Action item: Only one stretch of the data below should be repeated: the lines from the line containing "photomicrograph of neoplastic" through the line containing "staining by immunohistochemistry", inclusive, exactly as they are.

[Saved entries]
== Segment start ==

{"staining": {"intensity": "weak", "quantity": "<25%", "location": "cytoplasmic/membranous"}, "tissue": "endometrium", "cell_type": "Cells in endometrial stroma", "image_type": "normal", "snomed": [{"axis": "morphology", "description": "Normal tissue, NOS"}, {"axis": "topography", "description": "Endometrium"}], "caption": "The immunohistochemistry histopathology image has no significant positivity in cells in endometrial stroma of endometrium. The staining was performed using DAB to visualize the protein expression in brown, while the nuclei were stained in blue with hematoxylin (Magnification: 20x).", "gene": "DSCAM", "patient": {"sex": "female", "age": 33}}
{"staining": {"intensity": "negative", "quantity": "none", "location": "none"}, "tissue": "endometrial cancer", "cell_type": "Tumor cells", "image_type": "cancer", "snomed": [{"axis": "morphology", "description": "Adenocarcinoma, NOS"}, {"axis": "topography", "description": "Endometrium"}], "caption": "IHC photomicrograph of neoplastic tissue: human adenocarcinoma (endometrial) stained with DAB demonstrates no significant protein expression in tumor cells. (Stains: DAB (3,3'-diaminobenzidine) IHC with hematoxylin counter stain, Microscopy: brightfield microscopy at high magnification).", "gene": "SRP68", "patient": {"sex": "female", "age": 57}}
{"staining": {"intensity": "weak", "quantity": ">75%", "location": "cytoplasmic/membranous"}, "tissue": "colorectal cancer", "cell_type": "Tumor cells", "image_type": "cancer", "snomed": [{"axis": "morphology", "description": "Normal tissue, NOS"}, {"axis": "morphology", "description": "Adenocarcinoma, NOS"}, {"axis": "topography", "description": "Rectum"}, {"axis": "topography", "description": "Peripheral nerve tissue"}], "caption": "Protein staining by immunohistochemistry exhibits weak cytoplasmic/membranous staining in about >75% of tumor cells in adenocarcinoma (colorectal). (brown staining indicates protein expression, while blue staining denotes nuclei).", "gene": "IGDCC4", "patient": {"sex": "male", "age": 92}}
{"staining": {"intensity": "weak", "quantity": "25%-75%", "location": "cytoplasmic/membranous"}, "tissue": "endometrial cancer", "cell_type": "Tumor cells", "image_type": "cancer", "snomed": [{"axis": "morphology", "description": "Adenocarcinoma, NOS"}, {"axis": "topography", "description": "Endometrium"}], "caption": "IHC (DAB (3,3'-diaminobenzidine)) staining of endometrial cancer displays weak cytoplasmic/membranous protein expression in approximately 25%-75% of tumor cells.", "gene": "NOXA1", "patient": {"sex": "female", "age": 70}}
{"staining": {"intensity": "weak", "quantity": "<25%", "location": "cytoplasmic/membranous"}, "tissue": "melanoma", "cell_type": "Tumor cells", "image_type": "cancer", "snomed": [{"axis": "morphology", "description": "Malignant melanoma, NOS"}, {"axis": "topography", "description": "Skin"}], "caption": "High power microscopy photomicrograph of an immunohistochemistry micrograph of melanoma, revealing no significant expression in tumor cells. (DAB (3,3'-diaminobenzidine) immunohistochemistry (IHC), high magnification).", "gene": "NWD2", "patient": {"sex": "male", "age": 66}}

== Segment end ==

Your response:
{"staining": {"intensity": "negative", "quantity": "none", "location": "none"}, "tissue": "endometrial cancer", "cell_type": "Tumor cells", "image_type": "cancer", "snomed": [{"axis": "morphology", "description": "Adenocarcinoma, NOS"}, {"axis": "topography", "description": "Endometrium"}], "caption": "IHC photomicrograph of neoplastic tissue: human adenocarcinoma (endometrial) stained with DAB demonstrates no significant protein expression in tumor cells. (Stains: DAB (3,3'-diaminobenzidine) IHC with hematoxylin counter stain, Microscopy: brightfield microscopy at high magnification).", "gene": "SRP68", "patient": {"sex": "female", "age": 57}}
{"staining": {"intensity": "weak", "quantity": ">75%", "location": "cytoplasmic/membranous"}, "tissue": "colorectal cancer", "cell_type": "Tumor cells", "image_type": "cancer", "snomed": [{"axis": "morphology", "description": "Normal tissue, NOS"}, {"axis": "morphology", "description": "Adenocarcinoma, NOS"}, {"axis": "topography", "description": "Rectum"}, {"axis": "topography", "description": "Peripheral nerve tissue"}], "caption": "Protein staining by immunohistochemistry exhibits weak cytoplasmic/membranous staining in about >75% of tumor cells in adenocarcinoma (colorectal). (brown staining indicates protein expression, while blue staining denotes nuclei).", "gene": "IGDCC4", "patient": {"sex": "male", "age": 92}}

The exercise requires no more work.